Apparently I Wasn't Clear That it Was MAJOR Surgery...
So I saw a patient in my office. He was a middle-aged guy asking if he could be circumcised. I inquired as to his motivation and he explained that he had recently converted to a religion where circumcision was the norm. In addition, he and his wife had recently had their newborn son circumcised-- again, citing religious reasons. The whole exchange was pretty routine. He had clearly done his homework on the procedure and was already fairly knowledgeable about the risks, the procedure and the recovery afterwards. He wondered if he could be referred to the same physician who had circumcised his son. I explained that infant circumcision and adult circumcision were very different procedures performed with very different techniques, and that adult circumcision would be performed by a urologist in the operating room. I emphasized that this is not a minor procedure, that it is often performed under general anaesthetic. Due to my anti-circumcision bias, I admit to often emphasizing the risks and the complications associated with this elective, cosmetic procedure. I also explained that as this is no medical indication for circumcision, he would be required to pay for the procedure out-of-pocket. He nodded, picked a urologist, and I filed the consult request.
Fast forward about a week. I had taken a few professional leave days off to study for the CCFP exam (T minus 5 weeks and counting) so on my first morning back I sat down with my supervisor to catch up on any issues that had come up during my absence.

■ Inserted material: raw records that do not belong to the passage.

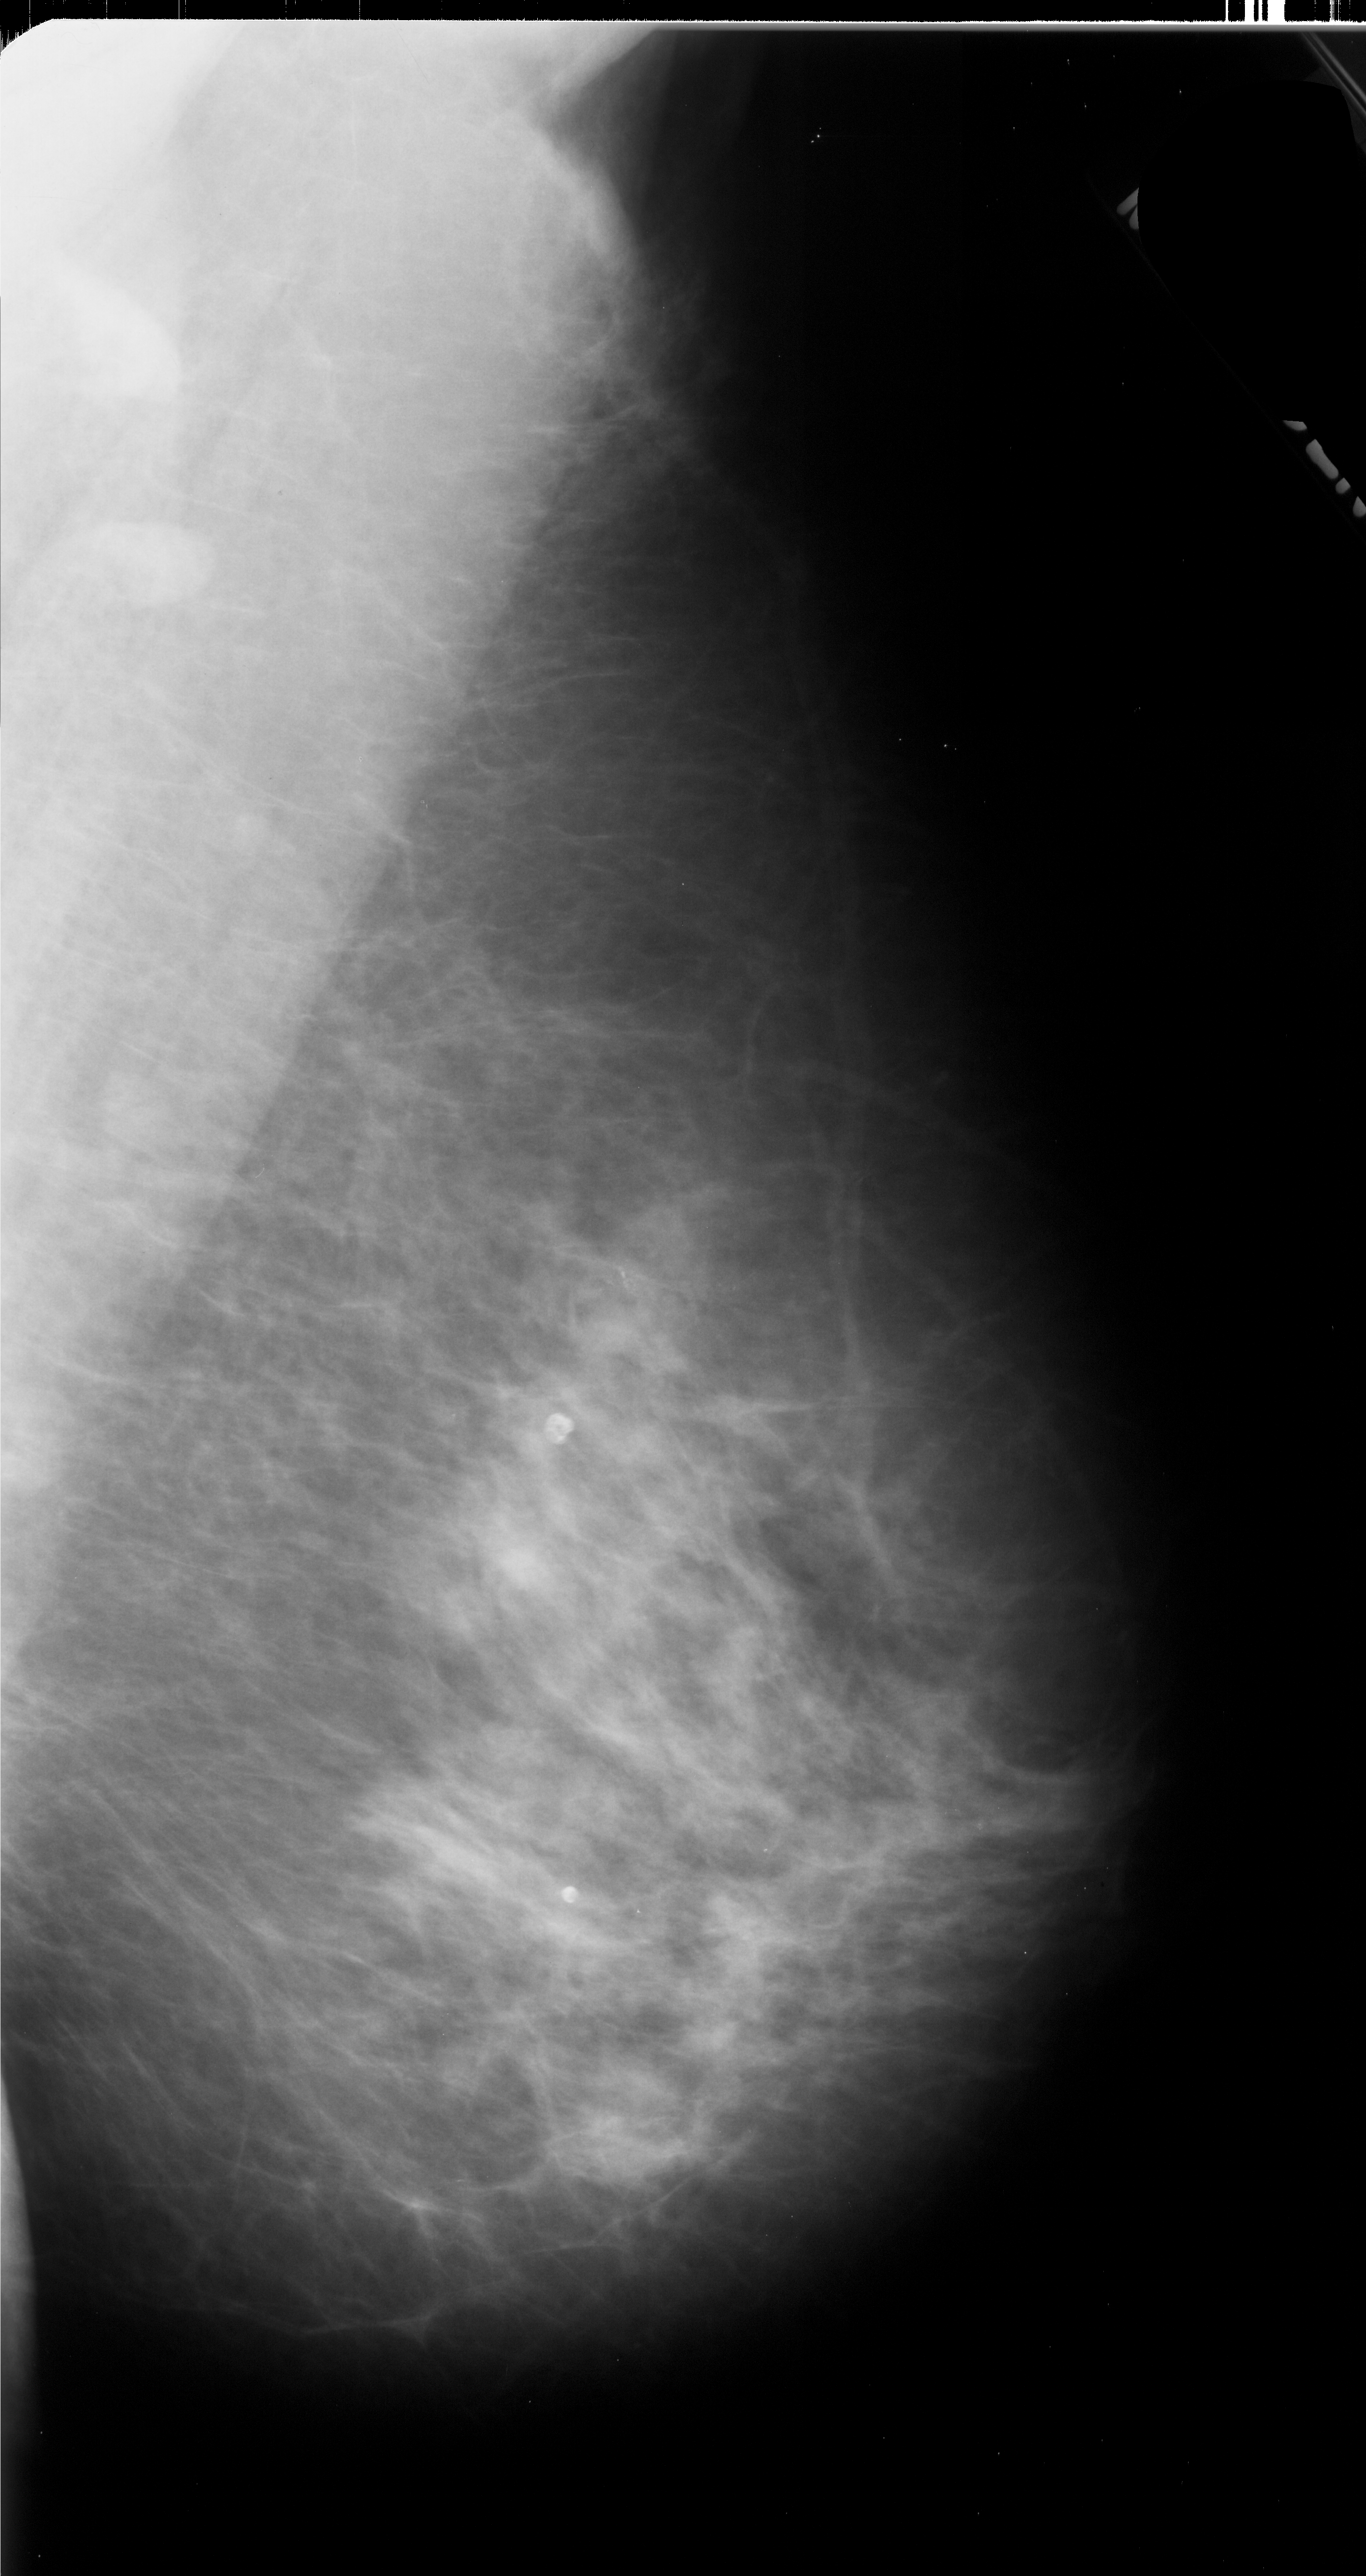
Mammogram (digitized film). Right breast. MLO view. BI-RADS breast density category 3 (scale 1–4). 1366 × 2576 image matrix.
Expert-marked regions of interest on this film, with their recorded descriptors:
- calcifications, morphology pleomorphic, distribution linear; BI-RADS assessment category 4; pathology result (as recorded, not read from the image): malignant: bounding box (x1, y1, x2, y2) in pixels: (580, 1232, 760, 1337)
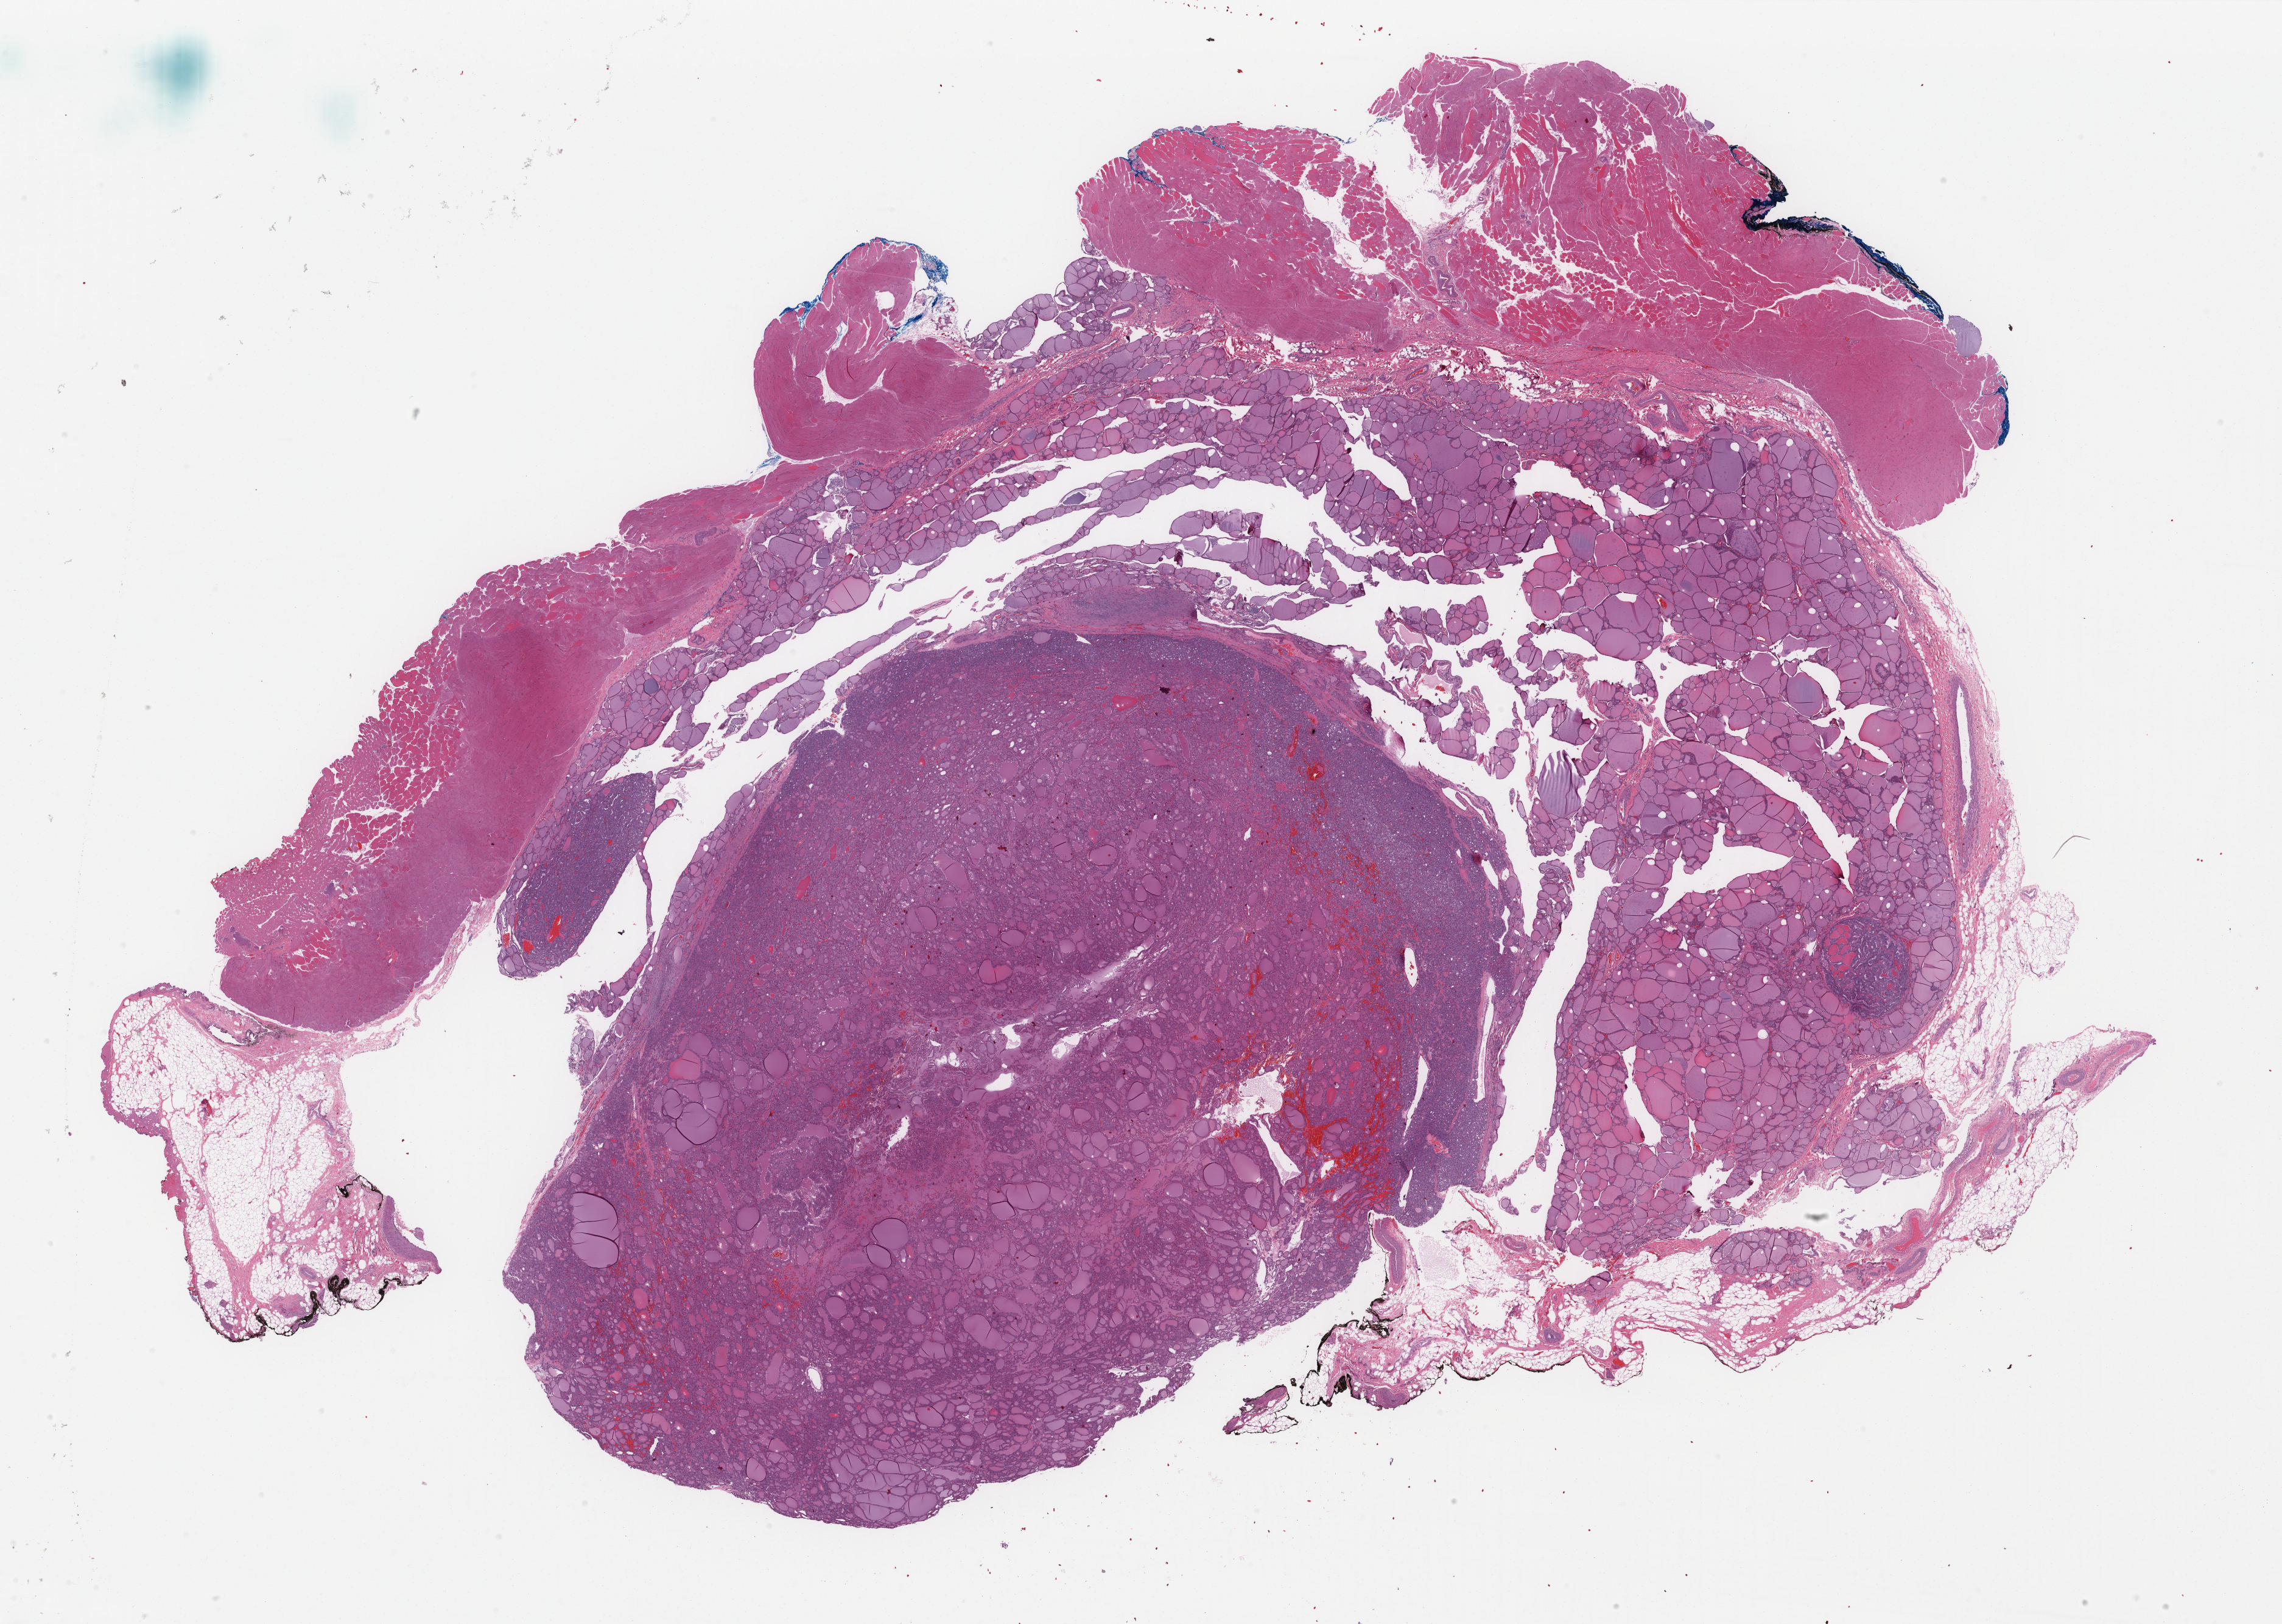
H&E-stained whole-slide image, a low-resolution overview of the entire scanned area, about 29.7 x 21.2 mm (slide scanned at 40x); formalin-fixed paraffin-embedded (FFPE) diagnostic section; sample: primary tumour, thyroid. Female patient; age at initial diagnosis 53 years.
Histologic diagnosis: Papillary carcinoma, follicular variant (thyroid gland). AJCC pathologic stage: IVA (7th edition).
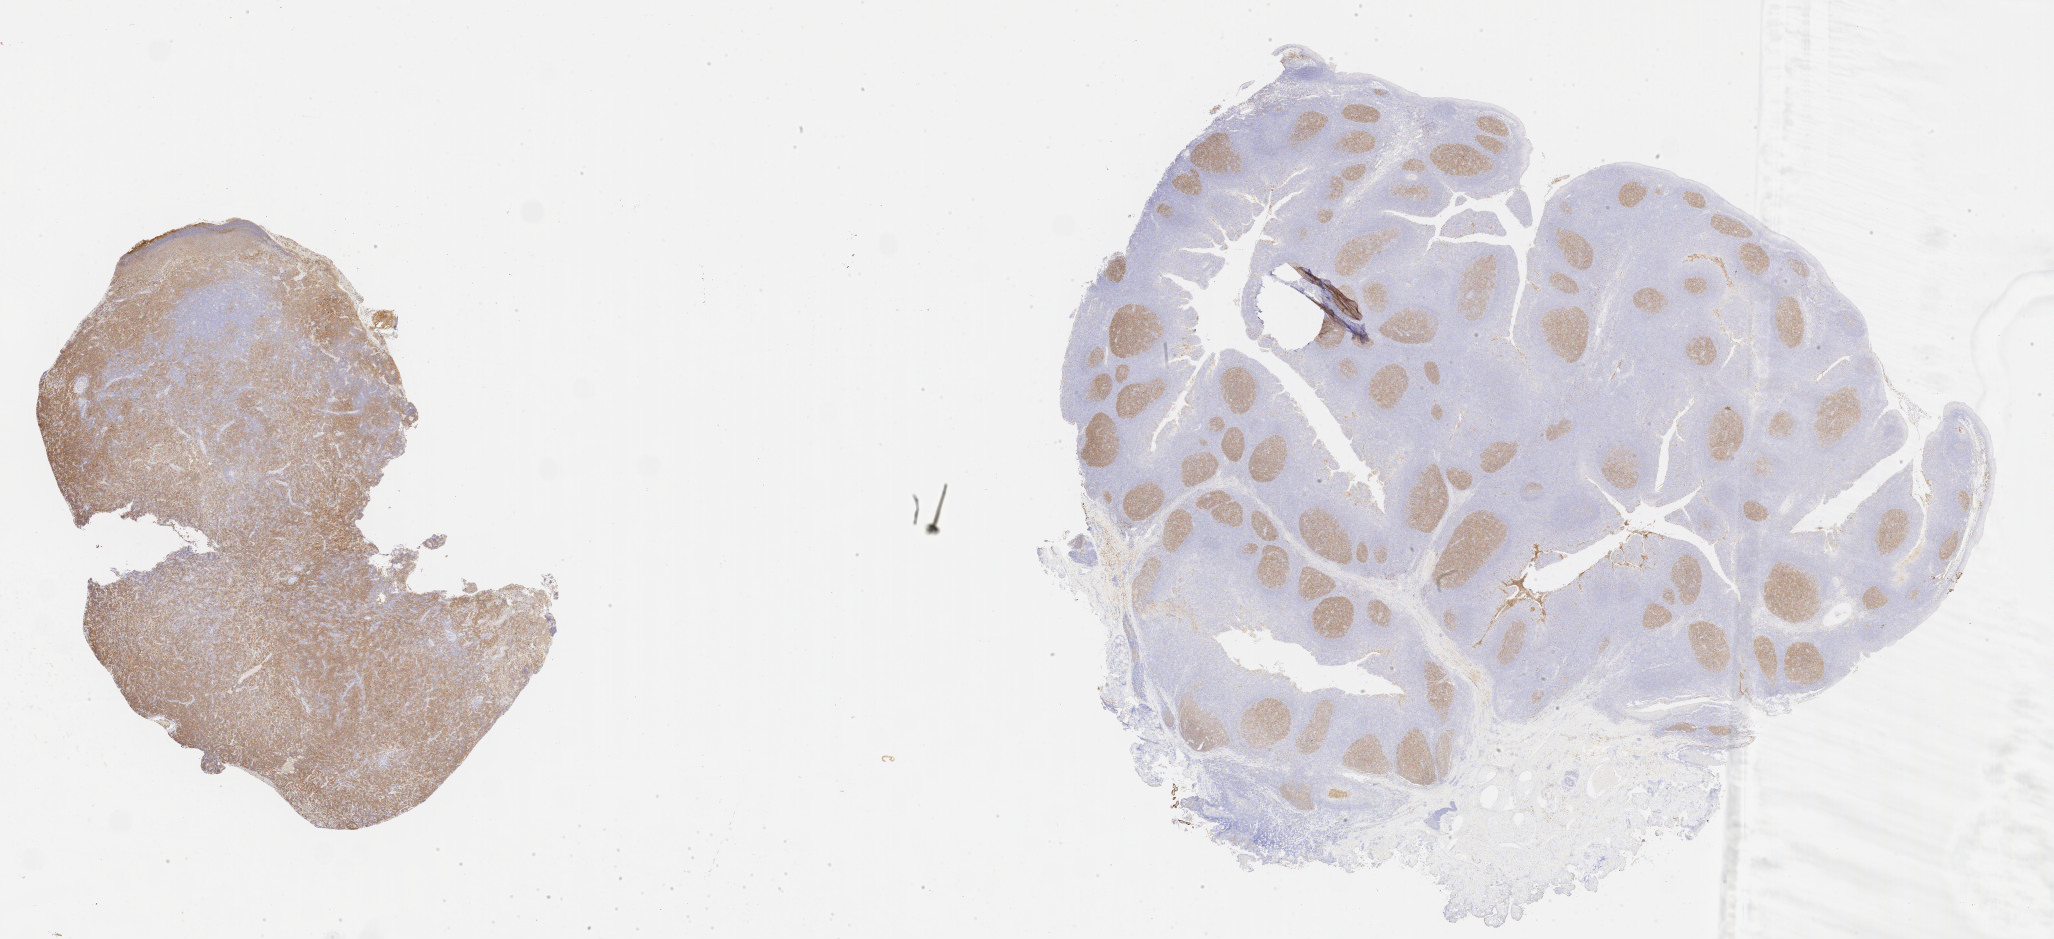
Whole-slide image, immunohistochemical stain for CD10, whole scanned area (about 33.2 x 15.2 mm) shown as a low-resolution overview, tumor tissue. Male, age 7 years at initial diagnosis.
* diagnosis: Diffuse large B-cell lymphoma, NOS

"You saw Mr. A last week, didn't you?" he asked me.
"That was the guy asking about getting circumcised, right?"
"That's the one. He got circumcised."
"What?" I was confused. There was no way he could have gotten in to see a urologist that fast for a non-emergent situation, let alone be seen, booked and had the procedure performed.
"Apparently, he decided not to wait."
My preceptor explained-- he had gotten a courtesy call from the ER while I was away. Our patient was being admitted for observation after significant blood loss. Apparently, my patient and a friend (which begs the question... what kind of 'friend' would agree to assist in something like this) decided that it would be a good idea to simply pull his foreskin out over the glans, press it down against a cutting board and 'circumcise' him with a newly-sharpened carving knife. No anaesthetic. Ouch.
He underestimated the bleeding. After attempting to stem the flow of blood with direct pressure for a considerable length of time, he became increasingly light-headed and his 'friend' called an ambulance.
Sigh. Where is Darwin when you need him?